Big Data and Functional Programming Flashcards
What is Big Data?
Big data is data that is collected on such a large scale that it cannot be easily analysed.
Healthcare – patients, medical records, clinical data.
Google – 24 petabytes of data per day 24 x 10^15.
Amazon – vast amounts of sales data.
Describe volume as a characteristic of Big Data.
Big Data is too big to be handled by one server.
In the UK, there were 3.5billion card purchases in the first quarter of 2016.
Google processes more than three billion search queries every day and saves every single one.
Tesco collects 70 million refrigerator-related data points from its units and analyses them to keep better tabs on performance, to gauge when machines might need to be serviced and cut down on energy use.
Describe velocity as a characteristic of Big Data.
Continuous streams of data being collected in real time, that may also require a response within milliseconds.
Smartphones, sensor networks, and CCTV all create large volumes of data, continuously.
Describe variety as a characteristic of Big Data.
Big data comes in many forms: structured, unstructured, text, audio, and image.
60 million new photos are uploaded daily on Instagram.
48 hours of videos are uploaded every minute on YouTube.
There are 3billion views of YouTube videos every day.
Spotify has 100 million users.
Why are relational databases not suited to Big Data?
Volume – they don’t scale well to large datasets.
Variety – they don’t understand unstructured data (Links between data items are too complex for traditional database relationships to represent).
Velocity – relational databases are designed for steady data retention, rather than rapid growth.
Why is functional programming suitable for Big Data?
Processing Big Data often needs to be distributed across multiple servers.
Useful properties of functional programming for Big Data:
- Immutable data structures, which cannot be accidentally altered in a function.
- Statelessness, so the program’s behaviour does not depend on the order in which functions are called.
- Higher-order functions, such as map and fold allow functions to be input as arguments.
What does the higher-order function ‘map’ do?
Applies a function to each element of a list and returns a new list.
What does the higher-order function ‘fold’/’reduce’ do?
Applies a function recursively over a list and returns a value.
Why are traditional programming paradigms unsuitable for Big Data?
When data is stored over multiple servers, as is the case with big data, the processing associated with using the data must also be split across multiple machines. This would be incredibly difficult with conventional programming paradigms as the machines would all have to be synchronised to ensure that no data is overwritten or otherwise damaged.

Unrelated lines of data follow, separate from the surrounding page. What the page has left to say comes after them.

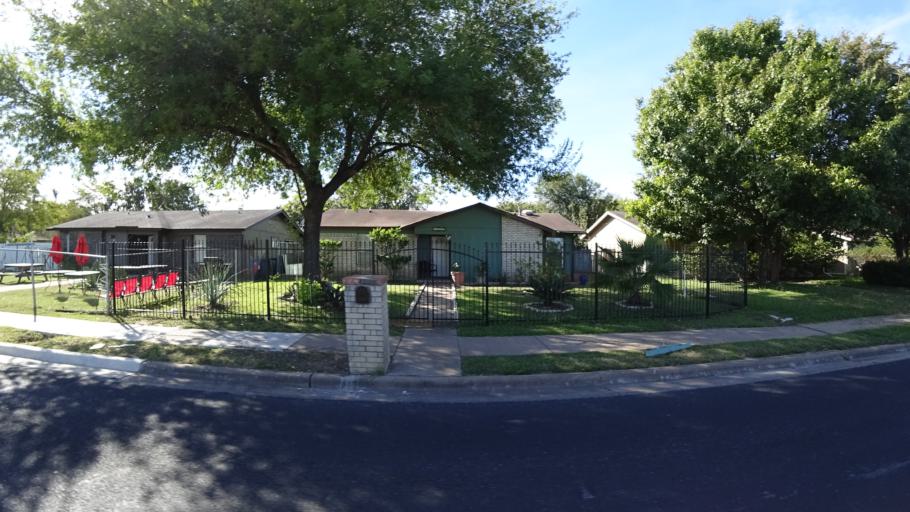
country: US
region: Texas
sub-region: Travis County
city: Onion Creek
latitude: 30.1897
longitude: -97.7452
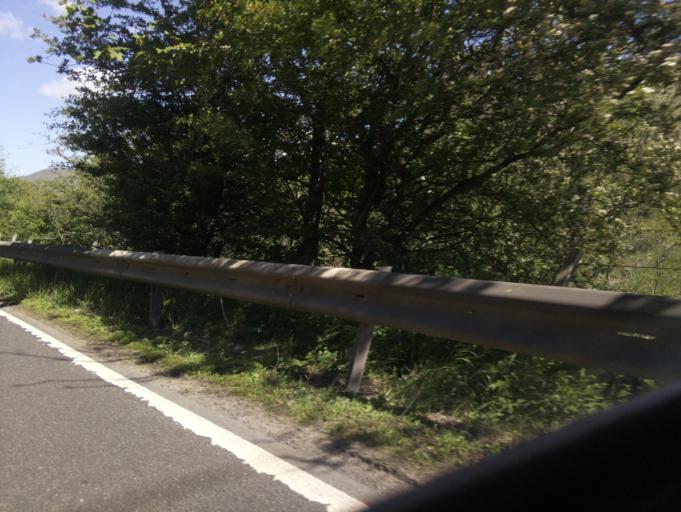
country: GB
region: Scotland
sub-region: Dumfries and Galloway
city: Langholm
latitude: 55.2353
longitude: -2.9753
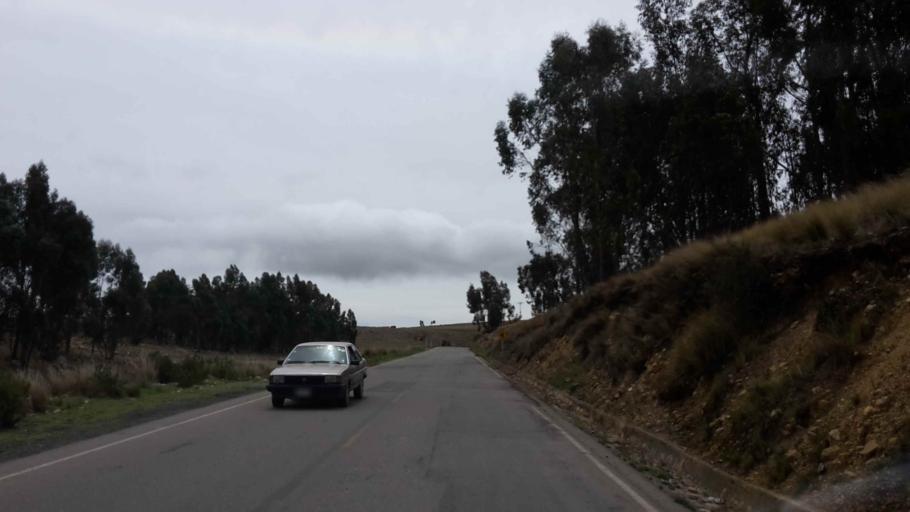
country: BO
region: Cochabamba
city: Arani
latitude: -17.4866
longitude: -65.6102
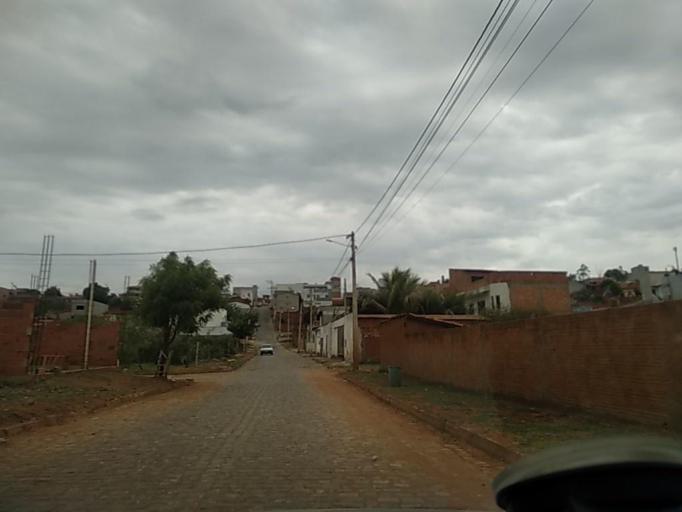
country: BR
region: Bahia
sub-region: Caetite
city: Caetite
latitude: -14.0534
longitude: -42.4781
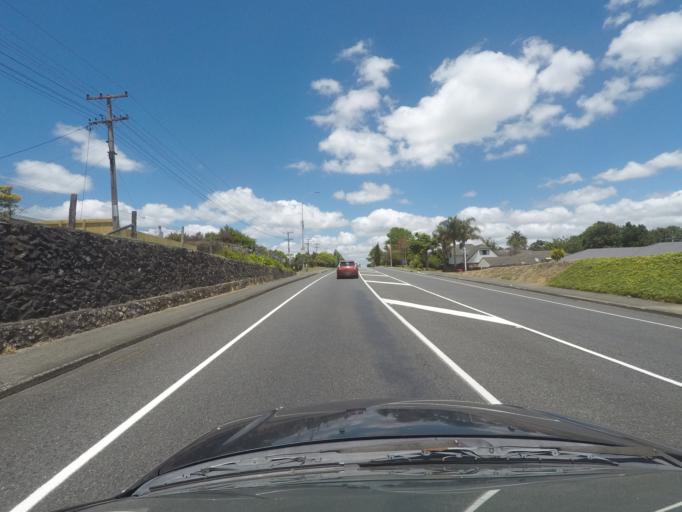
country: NZ
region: Northland
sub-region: Whangarei
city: Whangarei
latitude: -35.7468
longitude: 174.3672
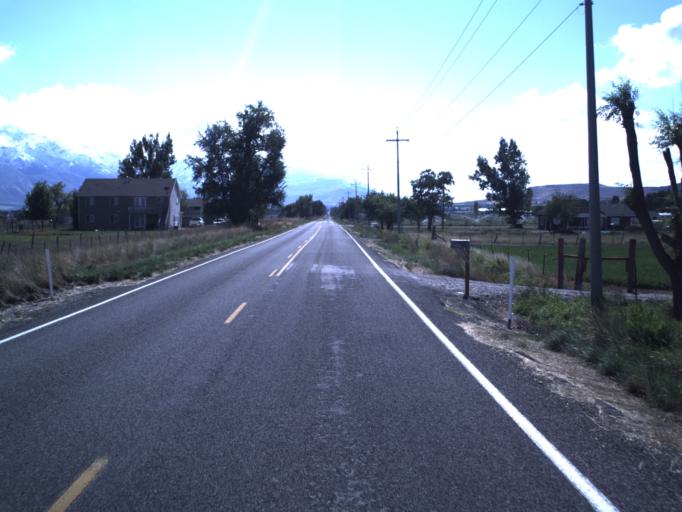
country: US
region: Utah
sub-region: Utah County
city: West Mountain
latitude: 40.0795
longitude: -111.7879
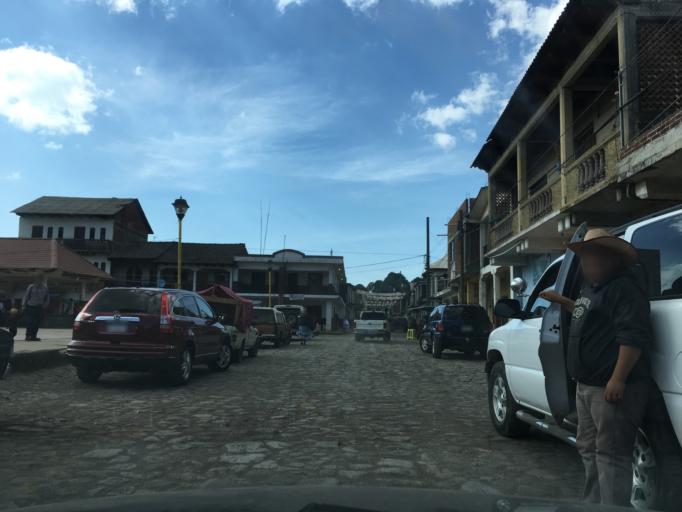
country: MX
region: Michoacan
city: Angahuan
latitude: 19.5478
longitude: -102.2249
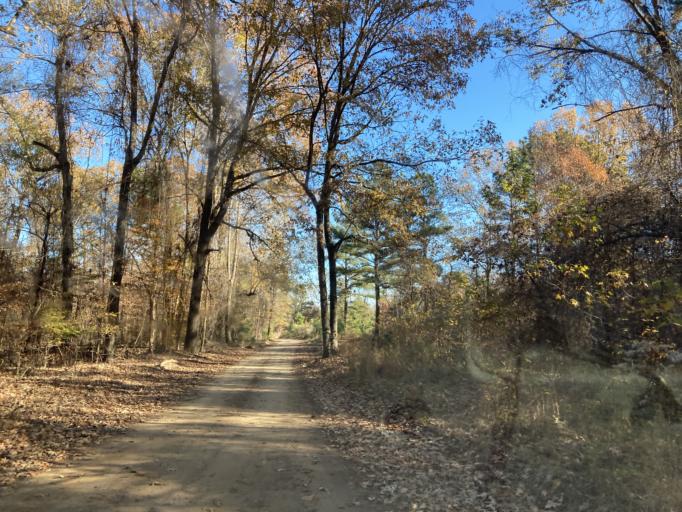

Why is the fact-based model suitable for representing Big Data?
Because big data doesn’t conform to the row and column format typically used to represent data, it must be represented differently. One way of representing big data is with the fact-based model.
In the fact-based model, each piece of information is stored as a fact. Facts are immutable and can’t be overwritten.
How are timestamps used in fact-based models?
Stored with each fact is a timestamp, indicating the date and time at which a piece of information was recorded. Seeing as facts are never deleted or overwritten, multiple different values could be held for the same attribute. This is where timestamps come in, allowing a computer to discern which value is the most recent.
What are the benefits of facts in fact-based models being immutable?
Thanks to facts being immutable (and therefore not overwritable), using the fact-based model for storing big data reduces the risk of accidentally losing data due to human error.
Moreover, the model does away with an index for the data and instead simply appends new data to the dataset as it is created.
How are graph schema used to represent Big Data?
Graph schema uses graphs consisting of nodes and edges to graphically represent the structure of a dataset. Nodes in a graph represent entities and can contain the properties of the entity.
Edges are used to represent relationships between entities and are labelled with a brief description of the relationship.
Are timestamps included in graph schema?
Timestamps are rarely included in graph schema diagrams, instead you should assume that each node contains the most recent information available.
What are functional languages in programming?
Functional languages are declarative which means they are concerned with what
needs to be performed as opposed to how it should be performed as is the case
with procedural imperative languages.
Functional languages rely on recursion (the function calling itself) and not
iteration.
Functional programs are shorter than codes written in procedural languages. This
results in code that is likely to contain fewer errors because there are fewer lines
of source code and opportunities to introduce errors.